Mattle H
Schweiz Med Wochenschr. 1985 Jun 29;115(26):882-9.
Irrespective of the etiology, a water and electrolyte imbalance provoking a hypo- or hyperosmolar state causes metabolic encephalopathy, as may occur with any metabolic disturbance. The pathophysiology of metabolic encephalopathy relies on a diffuse neuronal dysfunction which occasionally shows a focal maximum. To the clinician it presents in the form of nonspecific symptoms or signs, such as altered level of alertness or awareness of the environment, or impaired attention, cognition or orientation. When the onset of hypo- or hyperosmolality is rapid, delirium may develop or the level of consciousness can decrease to the point of coma. Myoclonic jerks, gait disturbance and focal or generalized fits are additional nonspecific signs. When the water and electrolyte imbalance coincides with or is caused by brain disease, the signs of the two conditions are added. On the other hand, complicating hemorrhages, sinus thrombosis, or brainstem herniation or compression may be taken for a primary structural brain lesion, and the water and electrolyte imbalance may easily be overlooked. Pathophysiology, symptoms and signs, and therapy of hypo- and hyperosmolar states are discussed. Central pontine myelinolysis is considered separately.
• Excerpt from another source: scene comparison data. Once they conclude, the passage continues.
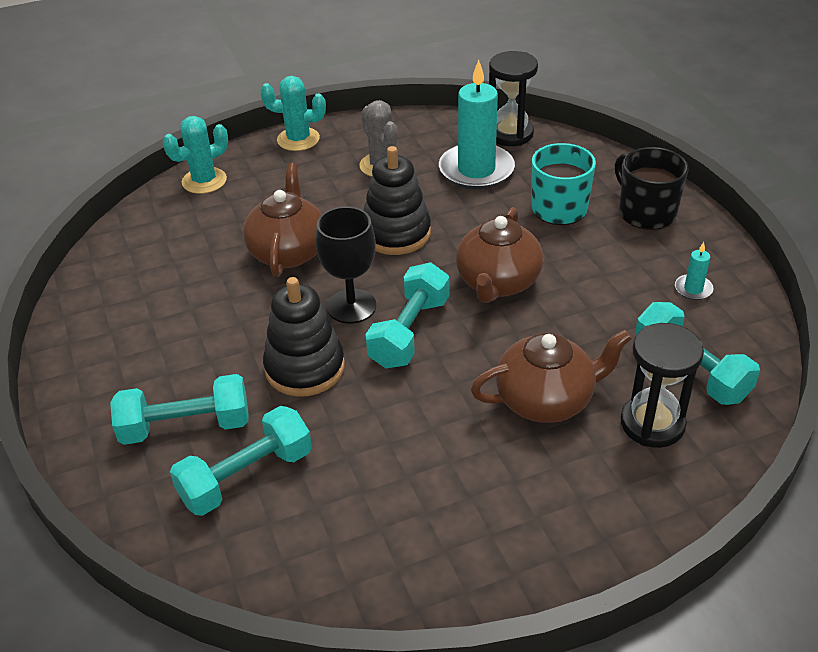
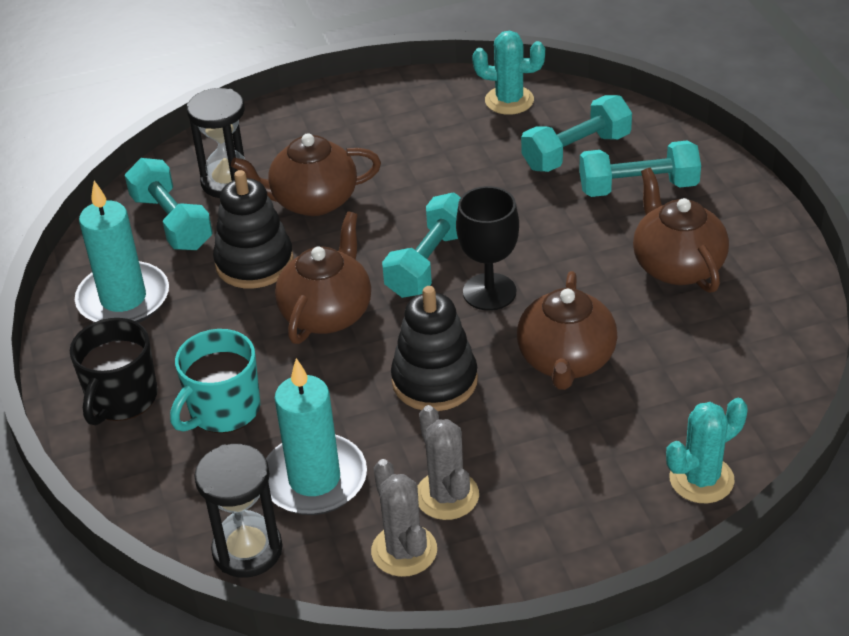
camera: 175 degrees left, 0 degrees up
(172, 337) = (677, 266): none -> brown teapot
(298, 139) = (574, 558): turquoise cactus -> turquoise cactus (509, 100)
(305, 368) = (535, 233): black stacking toy -> black stacking toy (254, 263)
(407, 138) = (404, 551): none -> grey cactus
(646, 212) = (122, 398): black mug -> black mug turned 45 degrees clockwise
(693, 289) = (123, 299): turquoise candle -> turquoise candle, size x2.33

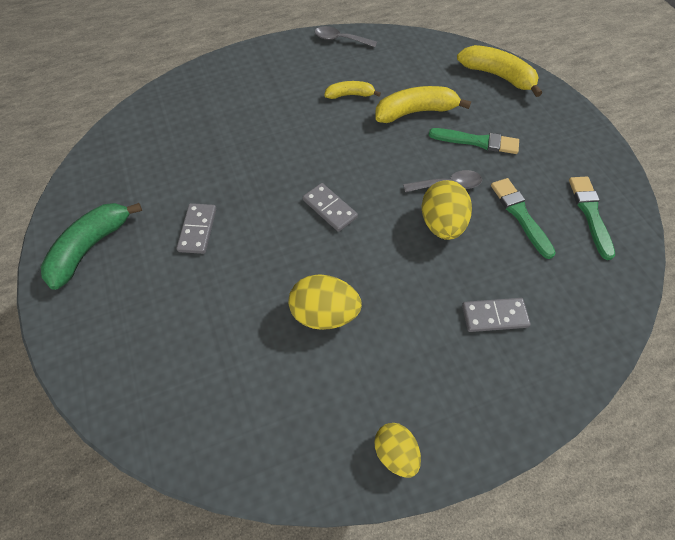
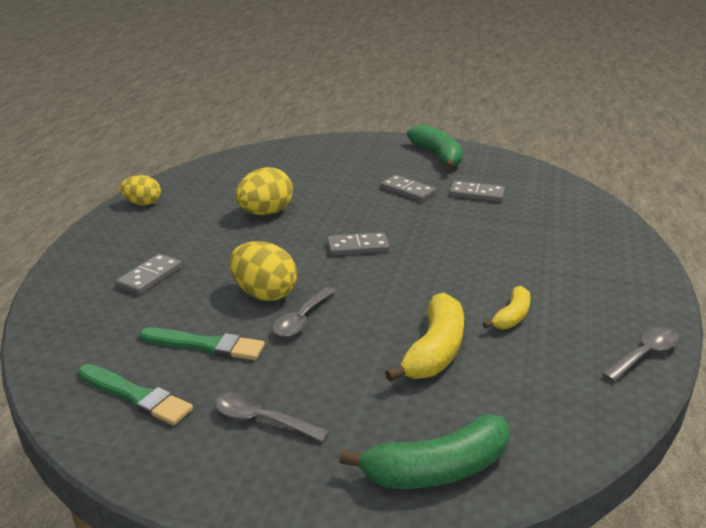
camera: 125 degrees right, 30 degrees down
(173, 179) = (477, 194): none -> grey domino
(477, 141) = (334, 373): green brush -> none
(497, 76) = (436, 470): yellow banana -> green banana
(540, 148) = (262, 420): none -> grey spoon

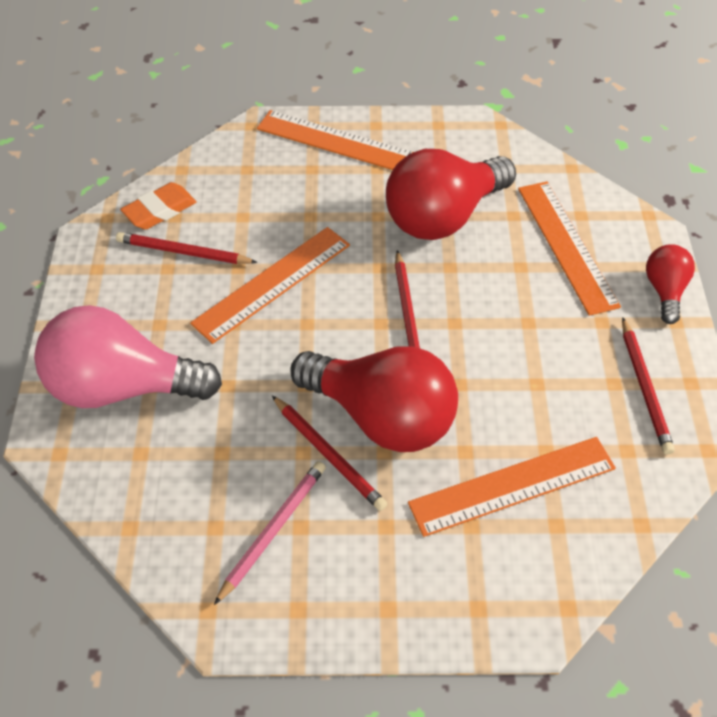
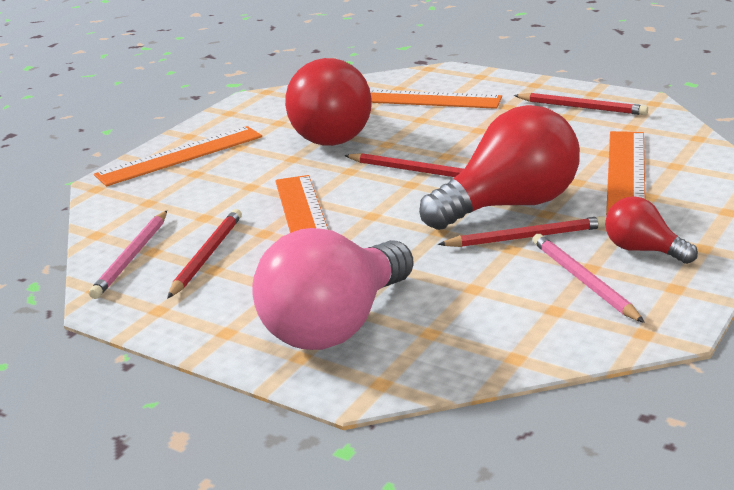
camera: 55 degrees left, 25 degrees down
(160, 210) = (132, 257): orange eraser -> pink pencil
(184, 252) = (206, 256): red pencil -> red pencil turned 150 degrees clockwise
(664, 290) = (503, 80): red light bulb -> red light bulb (643, 250)

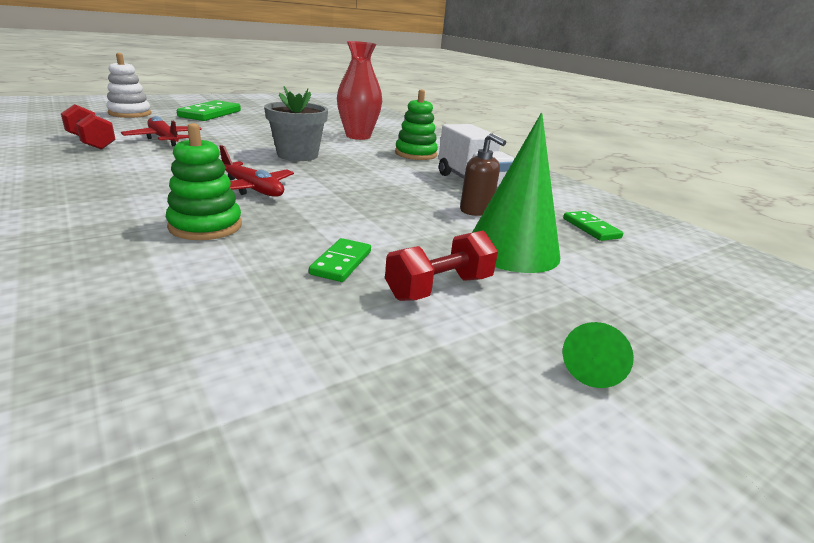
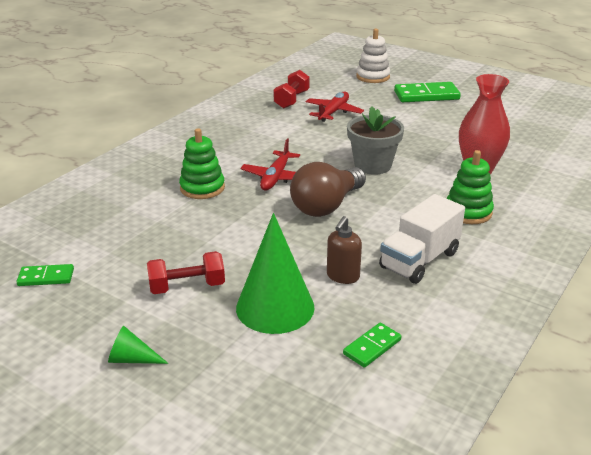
camera: 70 degrees right, 5 degrees up
(341, 263) = (192, 244): green domino -> green domino (46, 277)
(344, 186) = (326, 206): none -> brown light bulb
(439, 288) = (187, 287): red dumbbell -> red dumbbell turned 45 degrees counterclockwise

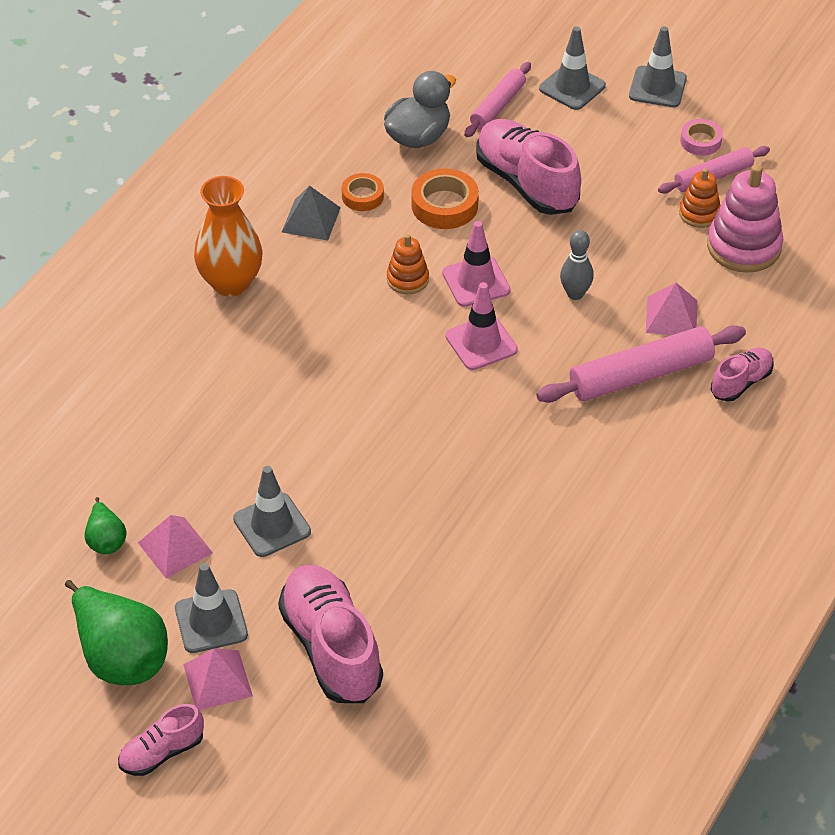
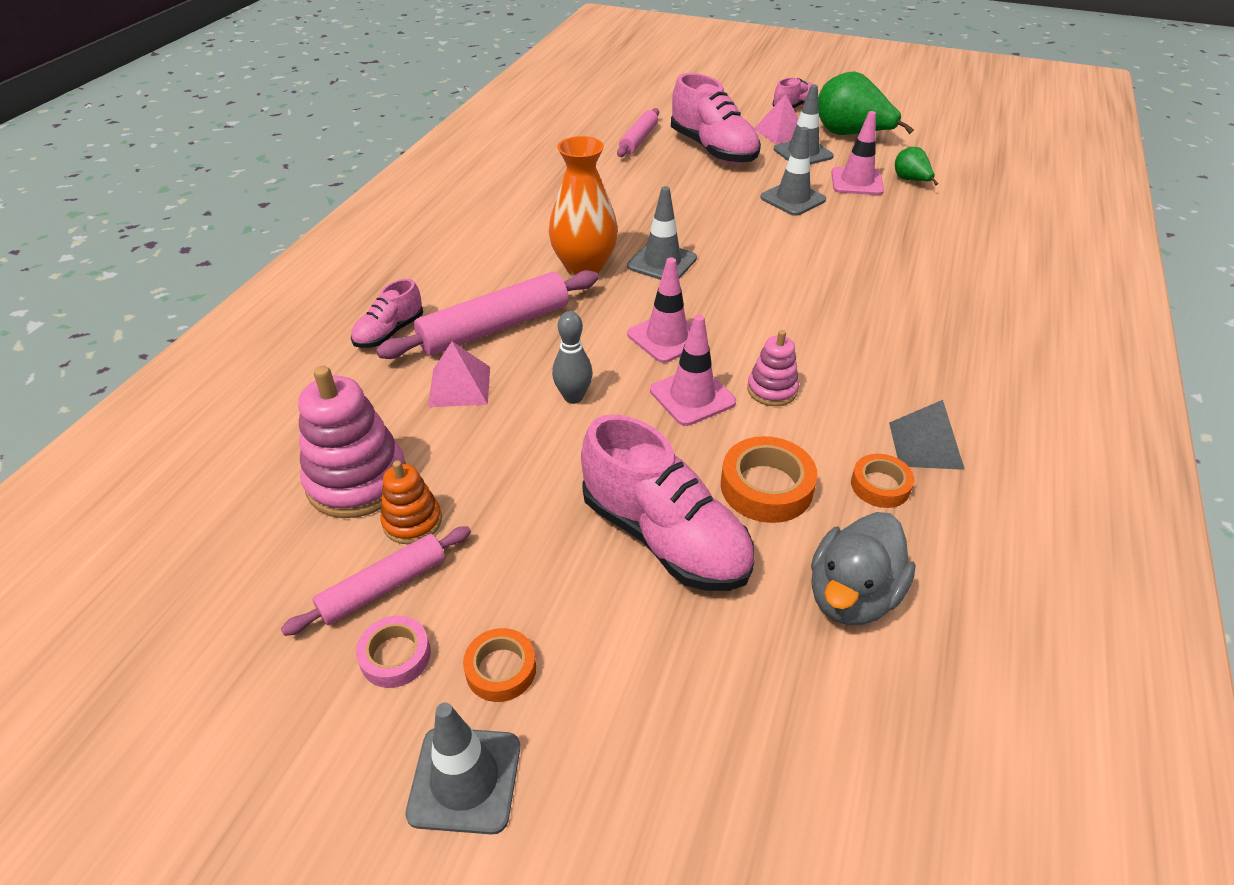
camera: 170 degrees right, 5 degrees down
(175, 547) = (857, 182): pink pyramid -> pink traffic cone
(231, 283) = (964, 363): orange vase -> orange vase (584, 267)
(407, 279) = (772, 390): orange stacking toy -> pink stacking toy
(498, 106) = (749, 682): pink rolling pin -> pink rolling pin (638, 140)
(572, 87) = (627, 751): grey traffic cone -> grey traffic cone (662, 262)
(638, 128) = (501, 669): none -> orange tape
无论病因如何,引发低渗或高渗状态的水和电解质失衡都会导致代谢性脑病,任何代谢紊乱都可能出现这种情况。代谢性脑病的病理生理学依赖于弥漫性神经元功能障碍,偶尔会出现局部最大值。对临床医生来说,它表现为非特异性症状或体征,如警觉性或对环境的意识改变,或注意力、认知或定向障碍。当低渗或高渗状态迅速发生时,可能会出现谵妄,或意识水平可降至昏迷程度。肌阵挛性抽搐、步态障碍以及局灶性或全身性惊厥是其他非特异性体征。当水和电解质失衡与脑部疾病同时存在或由脑部疾病引起时,两种情况的体征会叠加。另一方面,并发的出血、静脉窦血栓形成或脑干疝或压迫可能被误认为是原发性脑部结构病变,而水和电解质失衡可能很容易被忽视。本文讨论了低渗和高渗状态的病理生理学、症状和体征以及治疗方法。中央桥脑髓鞘溶解症将单独讨论。